LFB : Pour t’avoir vu sur scène plusieurs fois, certains morceaux ont beaucoup évolué au cours du temps. Comment le live t’a aidé dans la création des morceaux ?

Silly Boy Blue : Le live m’a aidé à avoir ce que je voulais et ne voulaiss pas. 22 j’ai vu qu’elle a vachement changé car le refrain n’étais pas exactement ce que je voulais et en studio on a testé plein de trucs. L’album a été influencé par le live car j’adore ça et j’ai envie de refaire des concerts. J’ai pensé au live pour jouer des trucs que j’aimais dans des moments que j’aimais. 


LFB : À l’écoute de l’album, j’ai remarqué quelque chose de très intéressant dans les morceaux, il y a une sorte de conversation entre toi et toi même, notamment sur un morceau comme Teenagers.

Silly Boy Blue: Je l’ai déjà beaucoup dit sur plein de chose différent mais je ne sais pas où j’en serai sans l’album car j’ai eu besoin de plein de chansons pour me construire car ce sont aussi des messages à moi même.
La chanson 22 s’appelle 22 parce que je me suis séparé de quelqu’un un 20 août et le 22 août j’ai capté que cette personne sortait avec quelqu’un d’autres et je l’ai appelé 22 parce que j’avais besoin de me dire à moi même si jamais à un moment cette personne te manque rappelle toi que deux jours après votre rupture, il était en couple.

C’est en fait à la fois des messages que je me dis à moi même pour me rappeler mais c’est aussi des totems comme des memos pour ne pas oublier comme des pseudo MSN… j’ai besoin de me rappeler car j’ai tendance à surinterpréter les choses et de me dire que c’est ma faute tout le temps et je mets des phrases clés pour me rappeler que je ne suis pas tout le temps la fautive. Ce n’est pas tout le temps de ma faute si les choses se passent pal. Je me parle à moi même et je parle à quelqu’un quand je dis « it’s ok to cry you are brave« .
J’aurais aimé les entendre, si un lycéen entend ça sur le chemin des cours ça lui fera du bien. J’aurais aimé avoir ça pour comprendre la vie

LFB : Oui il y a une côté hyper personnel mais un vrai côté de transmission, on sent malgré tout, tu dois aussi le remarquer que les gens rattache la musique à leur propre histoire.

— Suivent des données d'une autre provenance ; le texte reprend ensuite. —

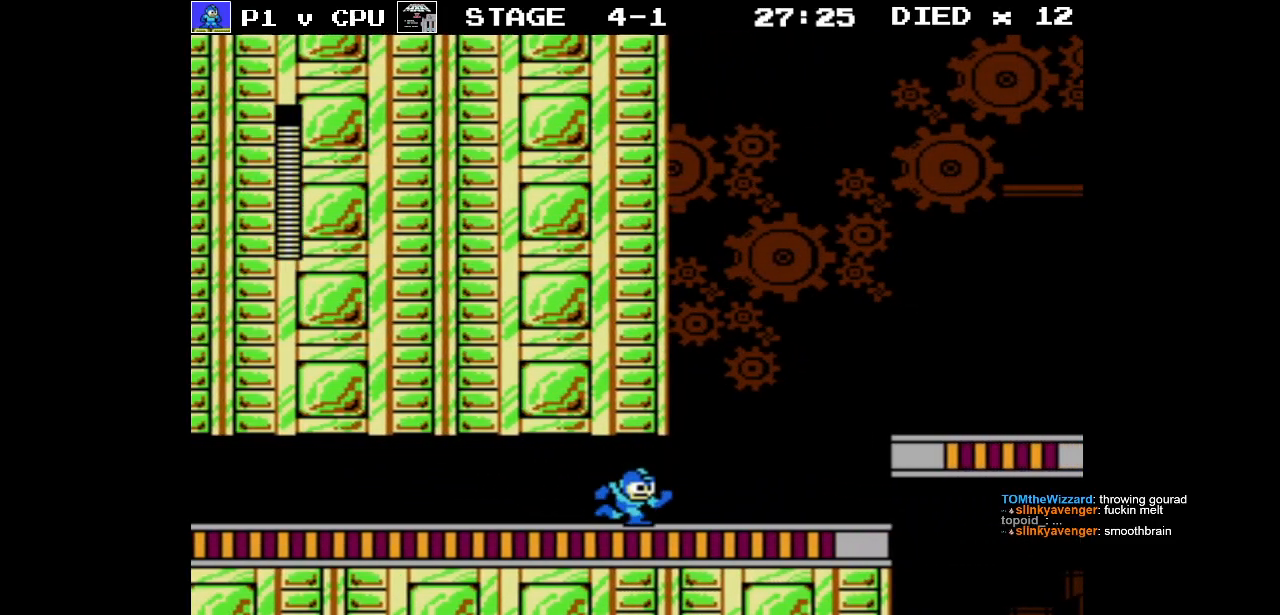
{"buttons": ["DPAD_RIGHT"], "events": [[33, "A", "down"], [183, "A", "up"]]}
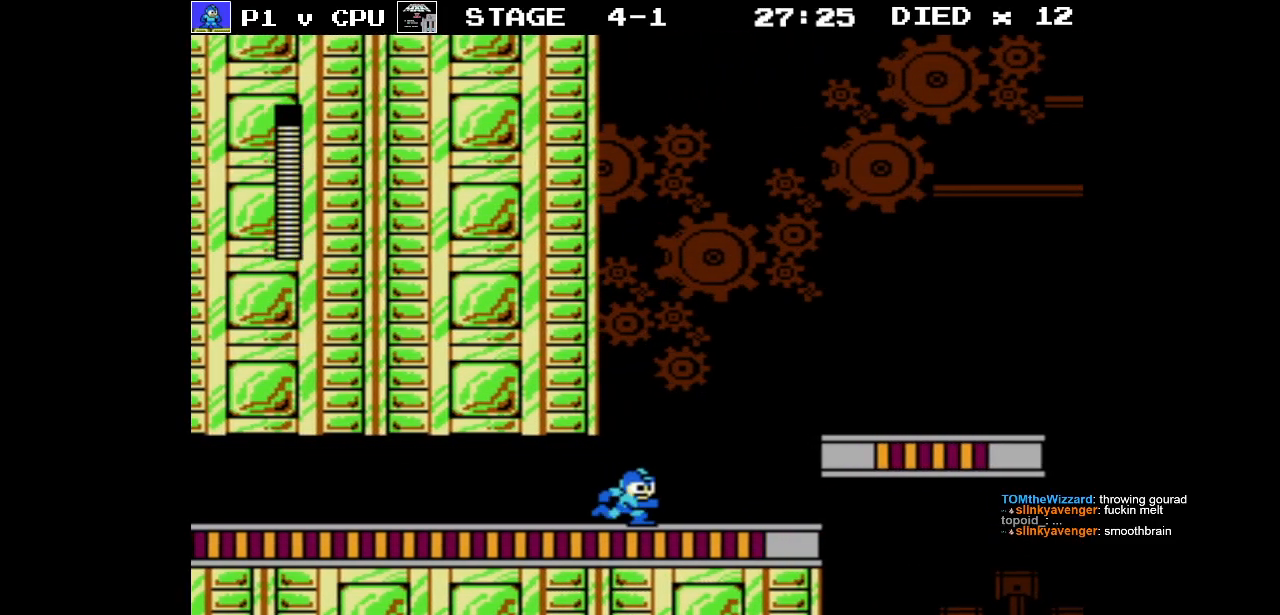
{"buttons": ["DPAD_RIGHT"], "events": []}
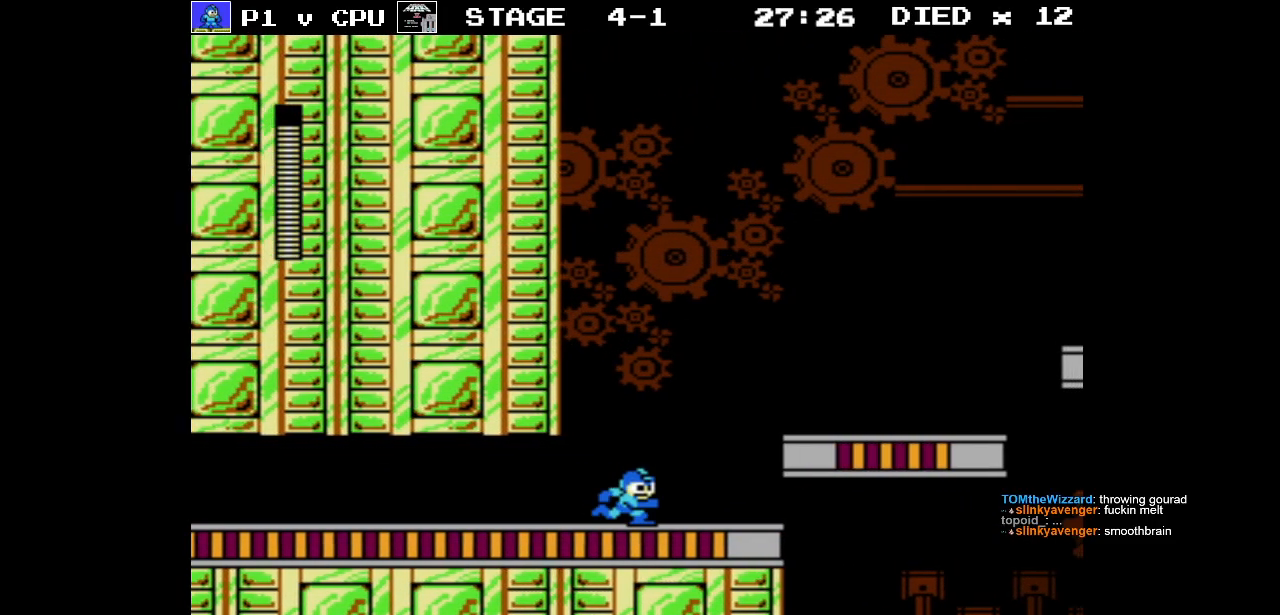
{"buttons": ["DPAD_RIGHT"], "events": []}
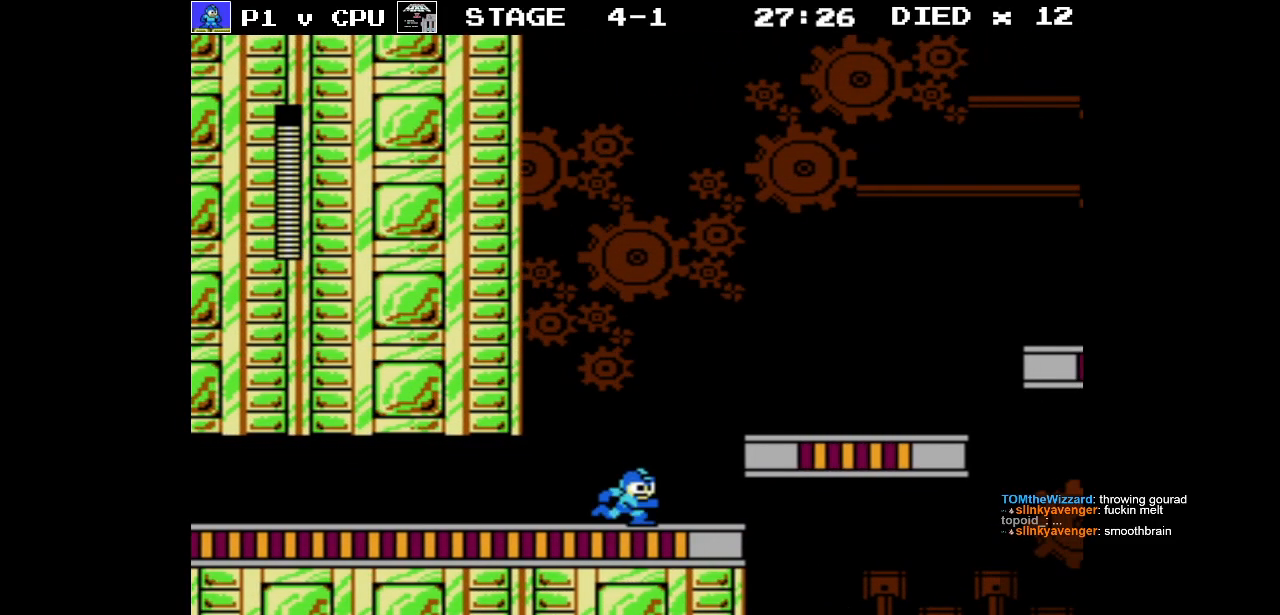
{"buttons": ["A", "DPAD_RIGHT"], "events": [[300, "A", "down"]]}
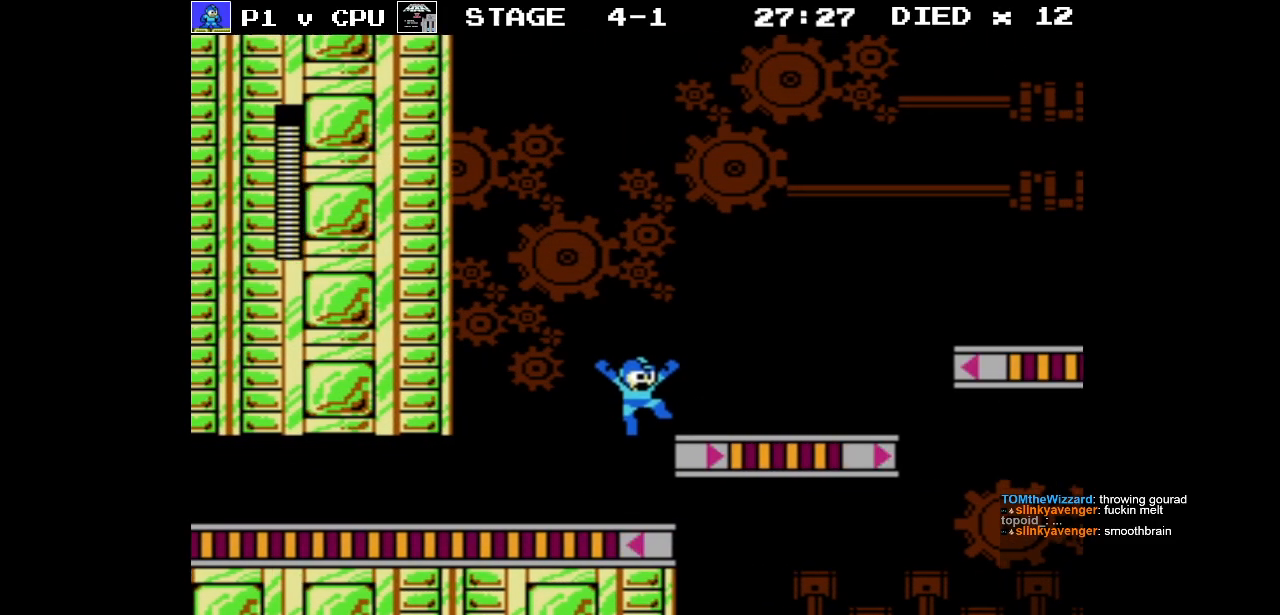
{"buttons": ["DPAD_RIGHT"], "events": [[150, "A", "up"]]}
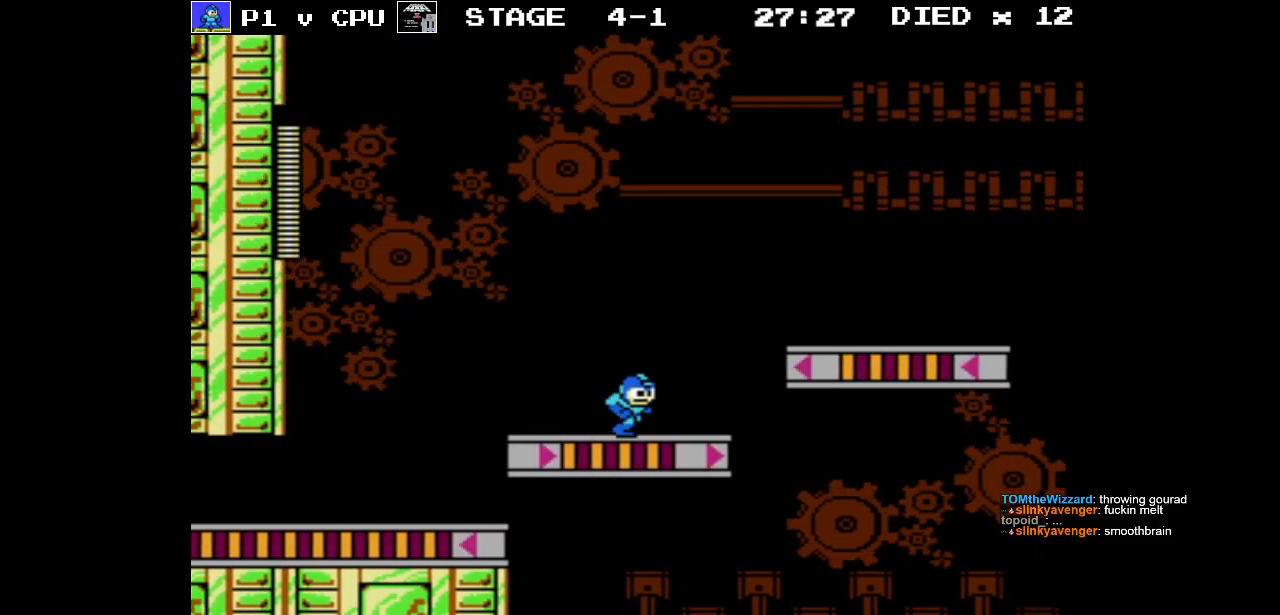
{"buttons": ["A", "DPAD_RIGHT"], "events": [[150, "A", "down"]]}
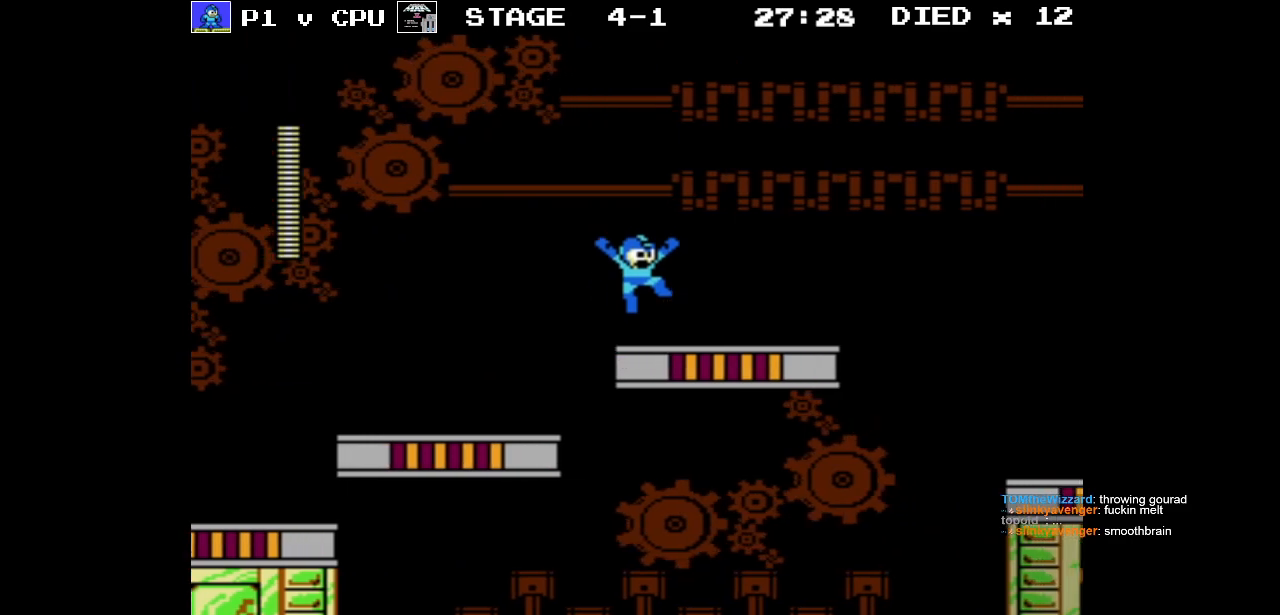
{"buttons": [], "events": [[17, "A", "up"], [117, "DPAD_RIGHT", "up"], [167, "START", "down"], [367, "START", "up"]]}
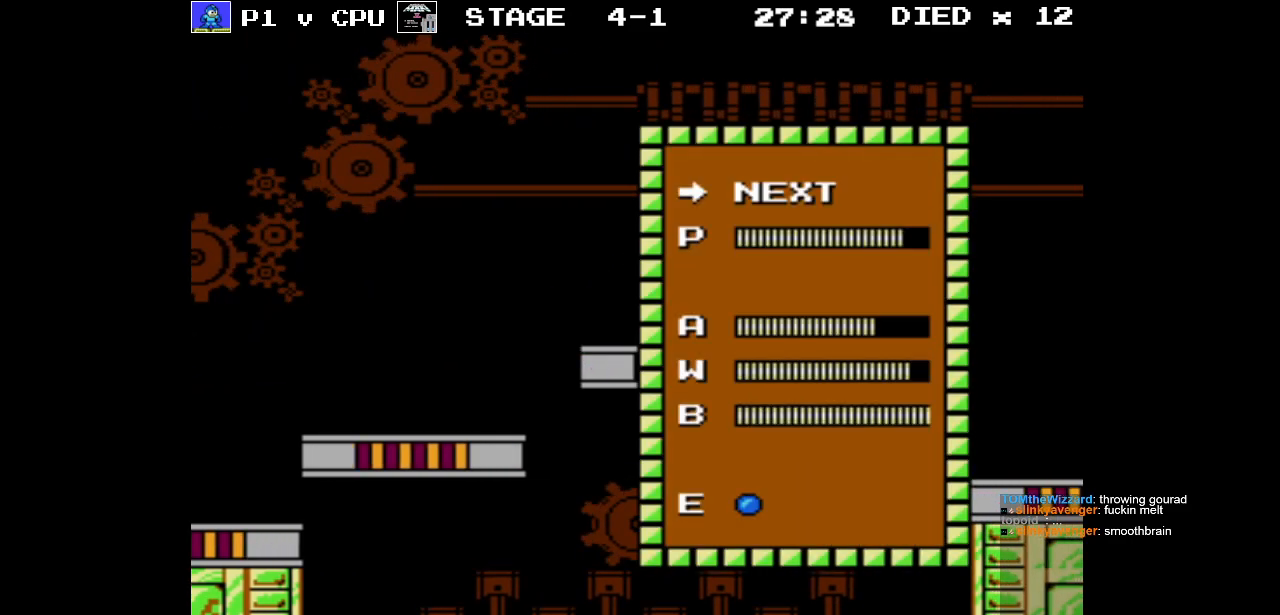
{"buttons": ["DPAD_DOWN"], "events": [[300, "DPAD_DOWN", "down"], [400, "DPAD_DOWN", "up"], [500, "DPAD_DOWN", "down"]]}
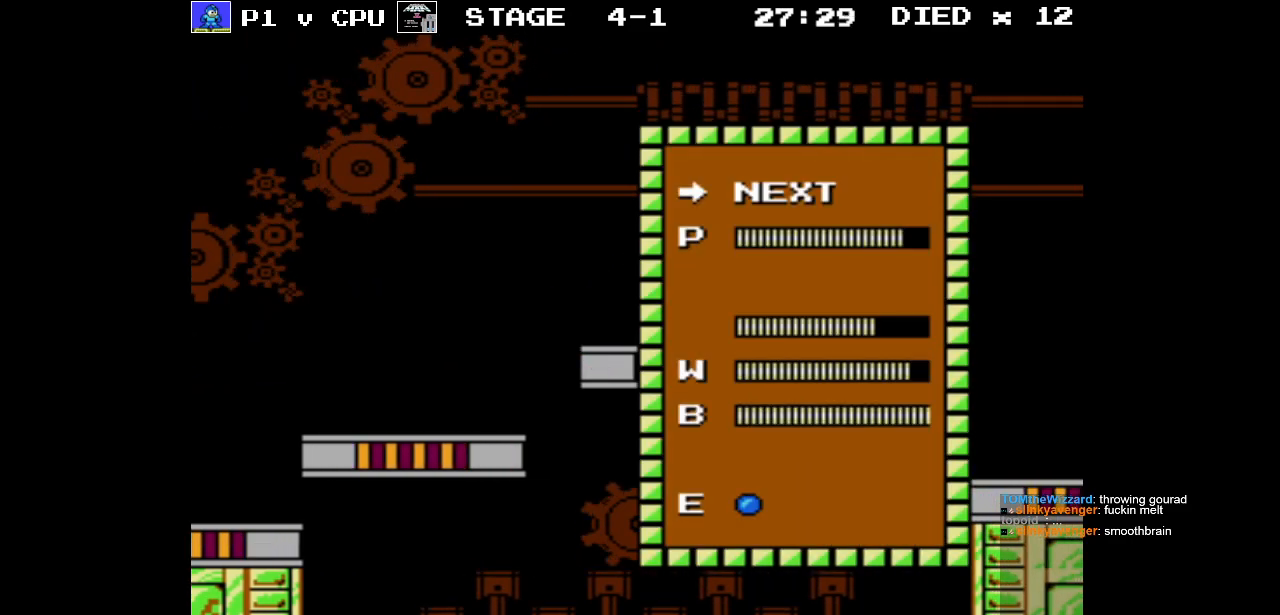
{"buttons": [], "events": [[117, "DPAD_DOWN", "up"], [183, "DPAD_DOWN", "down"], [317, "DPAD_DOWN", "up"]]}
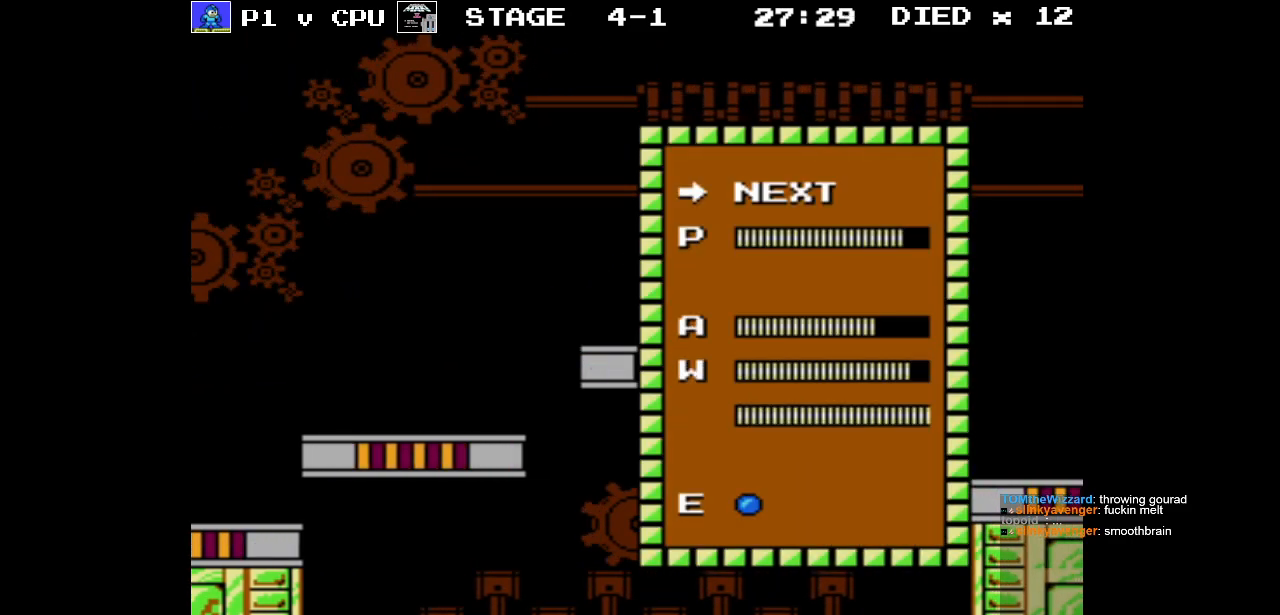
{"buttons": [], "events": [[17, "DPAD_DOWN", "down"], [117, "DPAD_DOWN", "up"], [383, "DPAD_DOWN", "down"], [483, "DPAD_DOWN", "up"]]}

Silly Boy Blue : Je m’en suis rendue compte car je m’identifie aux chansons génériques avec métaphores car la mélodie peut me toucher mas si Lorde dit i love you because… je m’identifie à fond parce que c’est concret.Je ne sais pas si les gens vont s’identifier à mes chansons mais pour moi écrire tu m’as quitté et je suis triste maintenant ça ne me parle pas mais ce que j’écris c’est j’ai passé trois jours dans mon canapé à me rappeler que j’étais ta meuf et que tu m’a laissé tomber comme une merde, ça c’est concret et j’ai toujours écrit comme ça.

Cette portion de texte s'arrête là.